MORTGAGE INTEREST DEDUCTIBILITY
From 2018-2025 the deduction for personal interest paid on Home Equity Loans and Lines of Credit is suspended and disallowed unless the proceeds are used to build, buy, or substantially improve the taxpayer’s home that secures the loan.
For new loans obtained between 2018 and 2025 taxpayers may only deduct interest on $750,000 of qualified residence loans. The limit is $375,000 for those filing married filing separately. The limits apply to the combined amount of loans to buy, build or substantially improve the tax payer’s main home and second home. A taxpayer cannot obtain a home equity loan secured by one home to purchase a second home.
Let’s look at three examples that more fully explain the law:
- In January 2019, a tax payer takes out a $500k mortgage to purchase a main home worth $800k. In February 2019, that same tax payer takes out a $259k home equity loan to put an addition on the same home. Both loans are secured by the main home and the total does not exceed the cost of the home. Because the total of the two loans does not exceed $750k all the interest will be deductible. If the tax payer uses the proceeds of the home equity loan for other purposes the interest on that portion will not be deductible.
- In January 2019, a tax payer takes out a $500k mortgage to purchase a main home worth $800k. The loan is secured by the main home. In February 2019, the tax payer takes out another $250k loan to purchase a vacation home. This new loan is secured by the vacation home. Because the total amount of the loans is under $750k all the interest will be deductible. However, if the second loan was as a result of a home equity loan on the first home, the interest will not be deductible.
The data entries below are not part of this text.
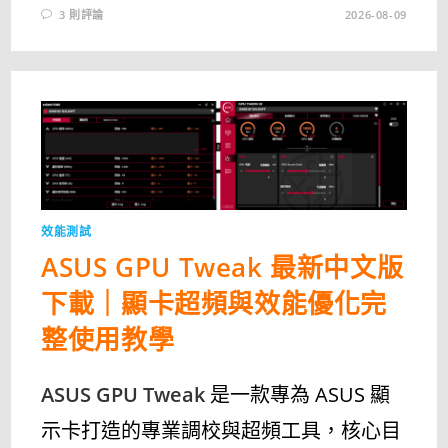
3 則評論
2026-08-09
效能測試
ASUS GPU Tweak 最新中文版
下載｜顯卡超頻與效能優化完
整使用教學
ASUS GPU Tweak
是一款專為 ASUS 顯
示卡打造的專業調校與超頻工具，核心目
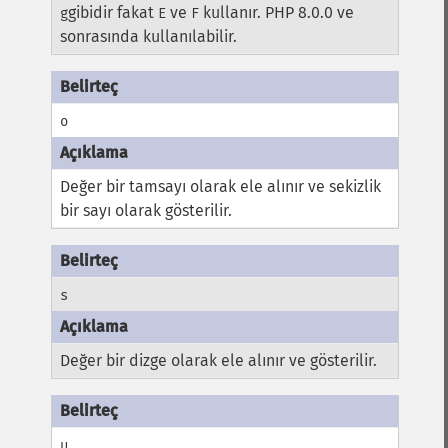
gibidir fakat
ve
kullanır. PHP 8.0.0 ve
g
E
F
sonrasında kullanılabilir.
o
Değer bir tamsayı olarak ele alınır ve sekizlik
bir sayı olarak gösterilir.
s
Değer bir dizge olarak ele alınır ve gösterilir.
u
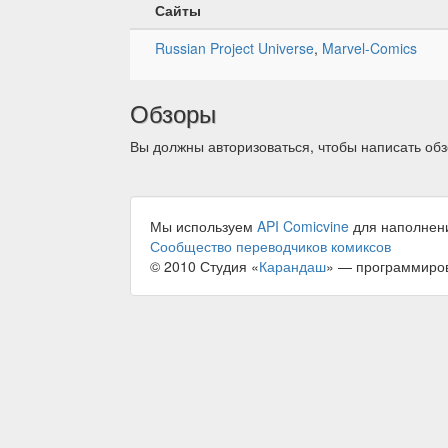
Сайты
Russian Project Universe
,
Marvel-Comics
Обзоры
Вы должны авторизоваться, чтобы написать обз
Мы используем
API Comicvine
для наполнен
Сообщество переводчиков комиксов
© 2010 Студия «
Карандаш
» — программиро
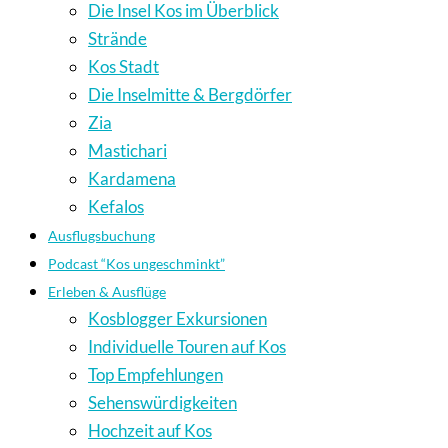
Die Insel Kos im Überblick
Strände
Kos Stadt
Die Inselmitte & Bergdörfer
Zia
Mastichari
Kardamena
Kefalos
Ausflugsbuchung
Podcast “Kos ungeschminkt”
Erleben & Ausflüge
Kosblogger Exkursionen
Individuelle Touren auf Kos
Top Empfehlungen
Sehenswürdigkeiten
Hochzeit auf Kos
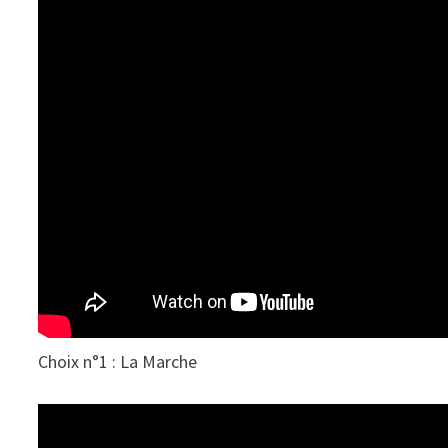
Choix n°1 : La Marche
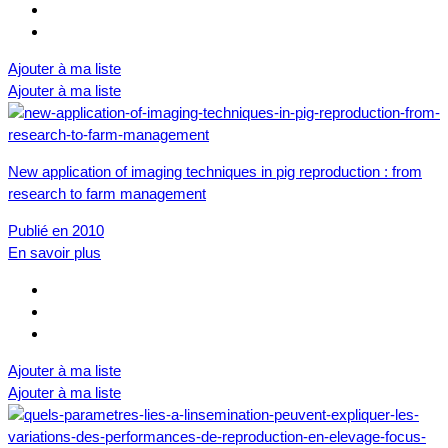
Ajouter à ma liste
Ajouter à ma liste
New application of imaging techniques in pig reproduction : from
research to farm management
Publié en 2010
En savoir plus
Ajouter à ma liste
Ajouter à ma liste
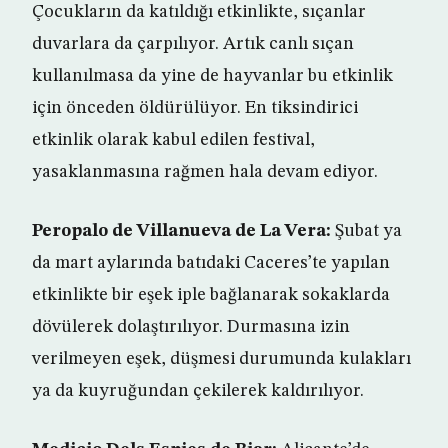
Çocukların da katıldığı etkinlikte, sıçanlar
duvarlara da çarpılıyor. Artık canlı sıçan
kullanılmasa da yine de hayvanlar bu etkinlik
için önceden öldürülüyor. En tiksindirici
etkinlik olarak kabul edilen festival,
yasaklanmasına rağmen hala devam ediyor.
Peropalo de Villanueva de La Vera:
Şubat ya
da mart aylarında batıdaki Caceres’te yapılan
etkinlikte bir eşek iple bağlanarak sokaklarda
dövülerek dolaştırılıyor. Durmasına izin
verilmeyen eşek, düşmesi durumunda kulakları
ya da kuyruğundan çekilerek kaldırılıyor.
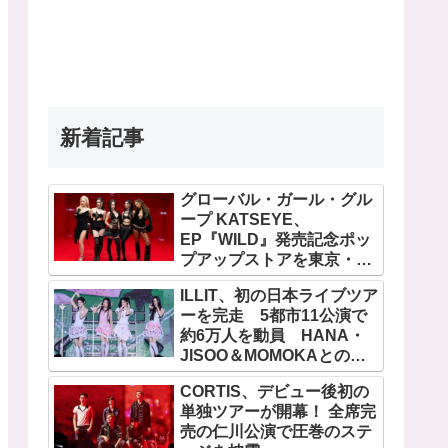
新着記事
グローバル・ガール・グル
ープ KATSEYE、
EP『WILD』発売記念ポッ
プアップストアを東京・原
宿で開催 限定グッズも登
ILLIT、初の日本ライブツア
場
ーを完走 5都市11公演で
約6万人を動員 HANA・
JISOO＆MOMOKAとのス
ペシャルコラボも実現
CORTIS、デビュー後初の
単独ツアーが開幕！ 全席完
売の仁川公演で圧巻のステ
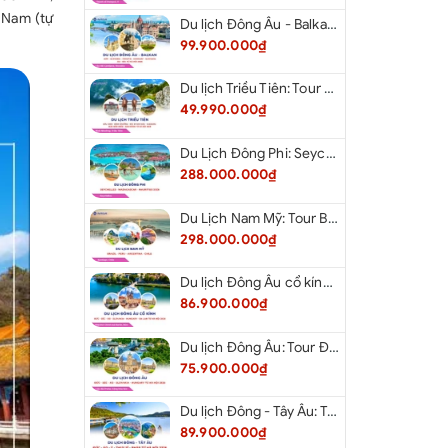
 Nam (tự
Du lịch Đông Âu - Balkan: Tour Đức - Slovenia - Croatia - Hungary - Slovakia - Áo - Séc từ Hà Nội 2026
99.900.000₫
Du lịch Triều Tiên: Tour Bắc Kinh - Bình Nhưỡng - Núi Myohyang - Kaesong - Bàn Môn Điếm - Đan Đông từ Hà Nội 2026
49.990.000₫
Du Lịch Đông Phi: Seychelles - Madagascar - Mauritius 2026
288.000.000₫
Du Lịch Nam Mỹ: Tour Brazil - Peru - Argentina - Chile 2026
298.000.000₫
Du lịch Đông Âu cổ kính: Tour Đức - Séc - Áo - Slovakia - Hungary - Ba Lan từ Hà Nội 2026
86.900.000₫
Du lịch Đông Âu: Tour Đức - Séc - Áo - Slovakia - Hungary từ Hà Nội 2026
75.900.000₫
Du lịch Đông - Tây Âu: Tour Đức - Áo - Ý - Thụy Sĩ - Pháp từ Hà Nội 2026
89.900.000₫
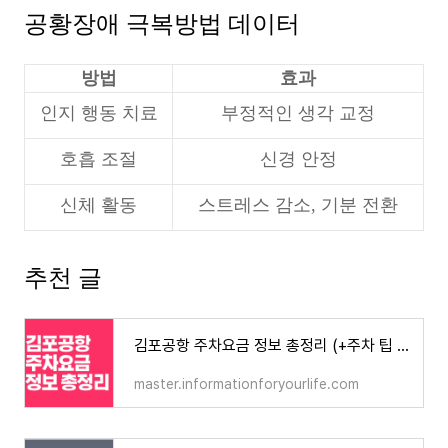
공황장애 극복방법 데이터
방법
효과
인지 행동 치료
부정적인 생각 교정
호흡 조절
신경 안정
신체 활동
스트레스 감소, 기분 전환
추천 글
김포공항 주차요금 정보 총정리 (+주차 팁 포함)
master.informationforyourlife.com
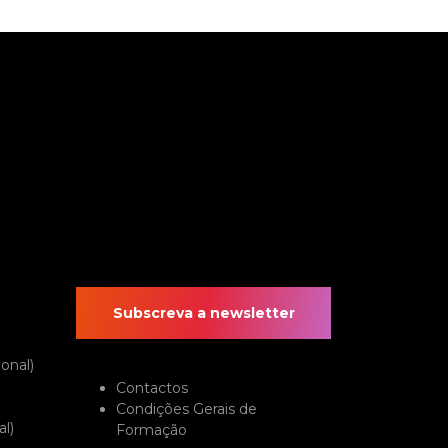
Subscreva a newsletter
onal)
Contactos
Condições Gerais de
l)
Formação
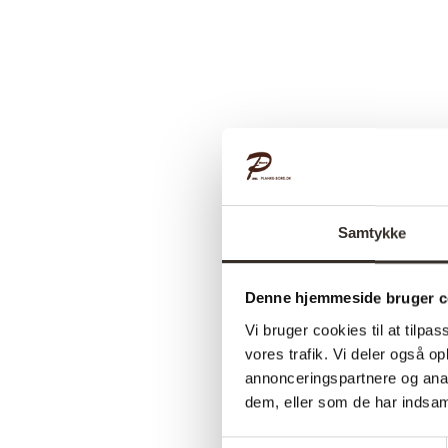
Samtykke
Denne hjemmeside bruger c
Vi bruger cookies til at tilpas
vores trafik. Vi deler også 
annonceringspartnere og anal
dem, eller som de har indsaml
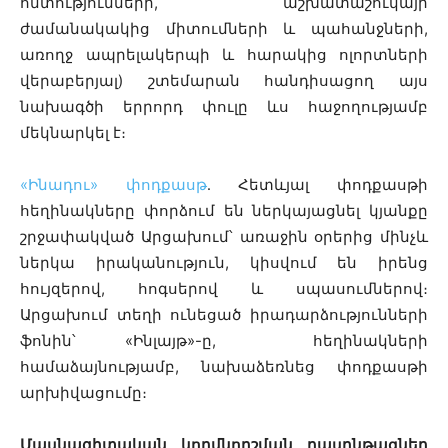
հմտությունների, աշխատաշուկայի
ժամանակակից միտումների և պահանջների,
առողջ ապրելակերպի և հարակից ոլորտների
վերաբերյալ) շտեմարան հանդիսացող այս
նախագծի երրորդ փուլը ևս հաջողությամբ
մեկնարկել է։
«Ինադու» փոդքասթ
․ Հետևյալ
փոդքասթի
հեղինակները
փորձում են ներկայացնել կյանքը
շրջափակված Արցախում՝ առաջին օրերից մինչև
ներկա իրականություն, կիսվում են իրենց
հույզերով, հոգսերով և սպասումներով։
Արցախում տեղի ունեցած իրադարձությունների
ֆոնին՝ «Ինլայթ»-ը, հեղինակների
համաձայնությամբ, նախաձեռնեց փոդքասթի
արխիվացումը։
Մասնագիտական կողմնորշման դասընթացներ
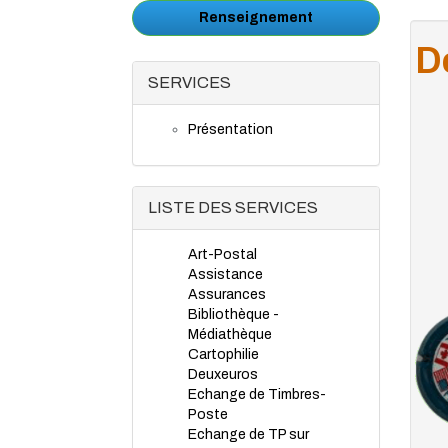
Renseignement
De
SERVICES
Présentation
LISTE DES SERVICES
Art-Postal
Assistance
Assurances
Bibliothèque -
Médiathèque
Cartophilie
Deuxeuros
Echange de Timbres-
Poste
Echange de TP sur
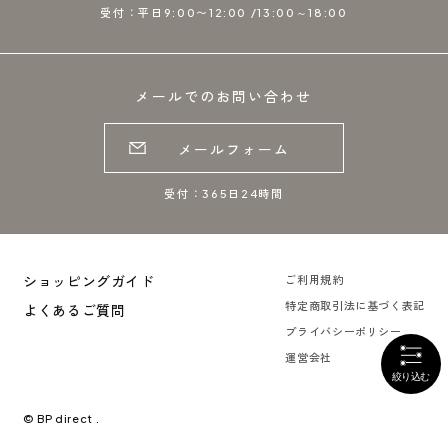
受付：平日9:00〜12:00 /13:00～18:00
メールでのお問い合わせ
メールフォーム
受付：365日24時間
ショッピングガイド
ご利用規約
特定商取引法に基づく表記
よくあるご質問
プライバシーポリシー
運営会社
© BP direct .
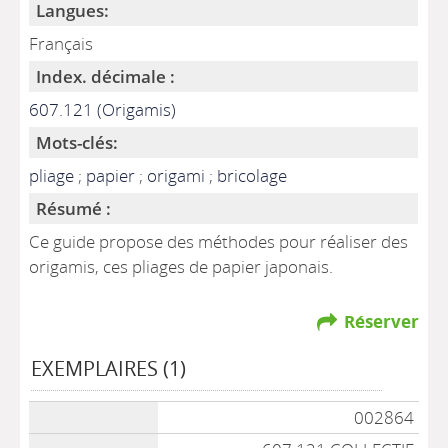
Langues:
Français
Index. décimale :
607.121 (Origamis)
Mots-clés:
pliage
;
papier
;
origami
;
bricolage
Résumé :
Ce guide propose des méthodes pour réaliser des
origamis, ces pliages de papier japonais.
Réserver
EXEMPLAIRES (1)
002864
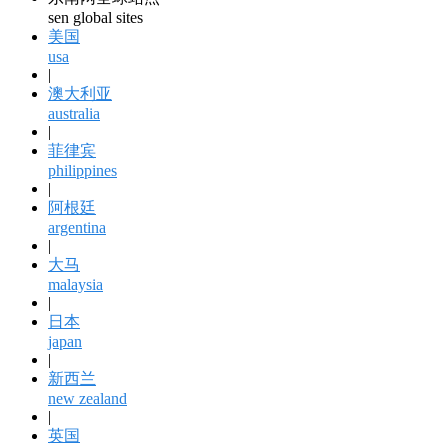
sen global sites
美国
usa
|
澳大利亚
australia
|
菲律宾
philippines
|
阿根廷
argentina
|
大马
malaysia
|
日本
japan
|
新西兰
new zealand
|
英国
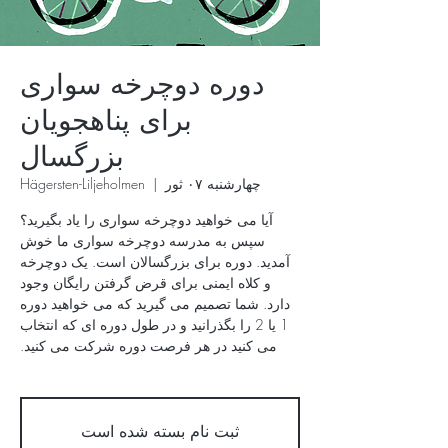
دوره دوچرخه سواری
برای پناهجویان
بزرگسال
چهارشنبه ۰۷ ثور
  |  
Hägersten-Liljeholmen
آیا می خواهید دوچرخه سواری را یاد بگیرید؟
سپس به مدرسه دوچرخه سواری ما خوش
آمدید. دوره برای بزرگسالان است. یک دوچرخه
و کلاه ایمنی برای قرض گرفتن رایگان وجود
دارد. شما تصمیم می گیرید که می خواهید دوره
1 یا 2 را بگذرانید و در طول دوره ای که انتخاب
ثبت نام بسته شده است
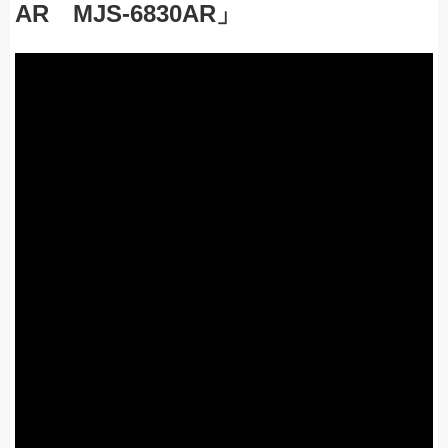
AR MJS-6830AR」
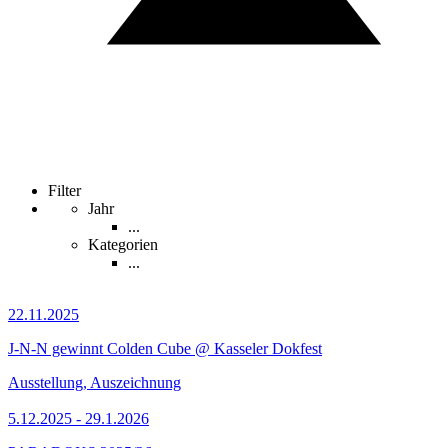
Filter
Jahr
...
Kategorien
...
22.11.2025
J-N-N gewinnt Colden Cube @ Kasseler Dokfest
Ausstellung, Auszeichnung
5.12.2025 - 29.1.2026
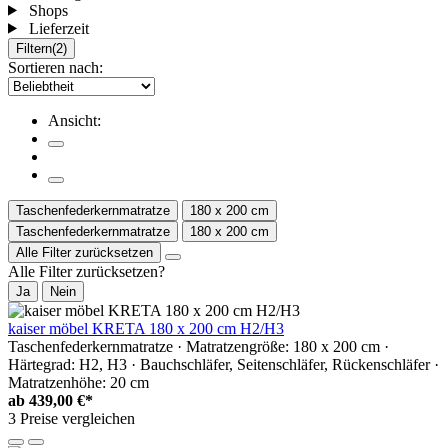
Shops
Lieferzeit
Filtern
(2)
Sortieren nach:
Ansicht:
Taschenfederkernmatratze
180 x 200 cm
Taschenfederkernmatratze
180 x 200 cm
Alle Filter zurücksetzen
Alle Filter zurücksetzen?
Ja
Nein
kaiser möbel KRETA 180 x 200 cm H2/H3
Taschenfederkernmatratze · Matratzengröße: 180 x 200 cm ·
Härtegrad: H2, H3 · Bauchschläfer, Seitenschläfer, Rückenschläfer ·
Matratzenhöhe: 20 cm
ab
439,00 €*
3 Preise vergleichen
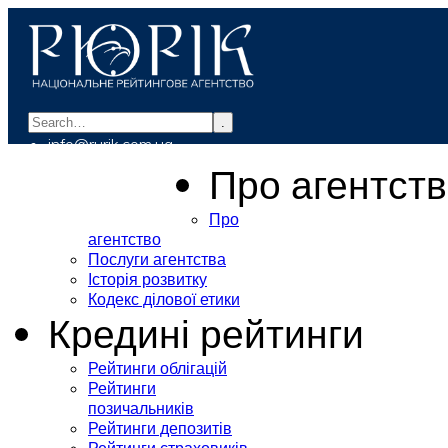
.
info@rurik.com.ua
+38 (099) 037-19-83
Про агентст
Про
агентство
Послуги агентства
Історія розвитку
Кодекс ділової етики
Кредині рейтинги
Рейтинги облігацій
Рейтинги
позичальників
Рейтинги депозитів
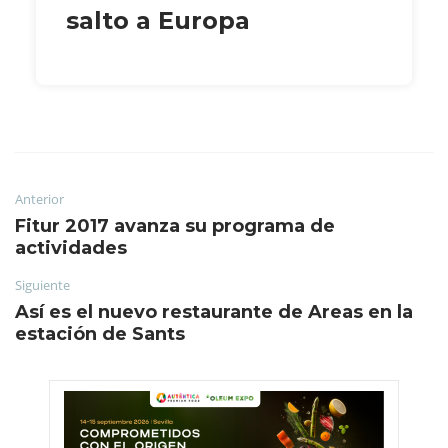
salto a Europa
Anterior
Fitur 2017 avanza su programa de
actividades
Siguiente
Así es el nuevo restaurante de Areas en la
estación de Sants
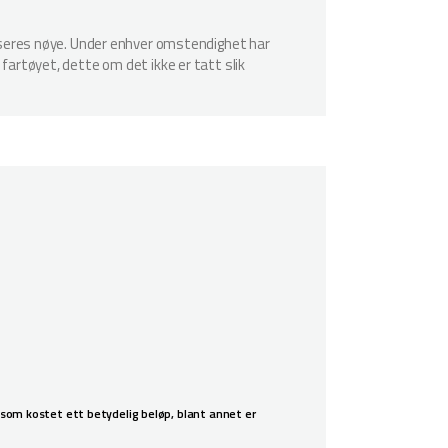
spiseres nøye. Under enhver omstendighet har
 fartøyet, dette om det ikke er tatt slik
 som kostet ett betydelig beløp, blant annet er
- In January 2019, a taxpayer takes out a $500k mortgage to purchase a main home worth $800k. The loan is secured by the main home. In February 2018, the tax payer takes an additional $500k to purchase a second home. This new loan is secured by the vacation home. Because the total amount of both mortgages is over $750k not all the interest paid on the mortgages will be deductible. A percentage is deductible.
There are other nuances to the law in this area and can be discussed on a case by case basis. This limitation on deductions is particularly costly for those who live in areas with high real estate costs, such as Washington, DC and New York City as well as other areas in the United States.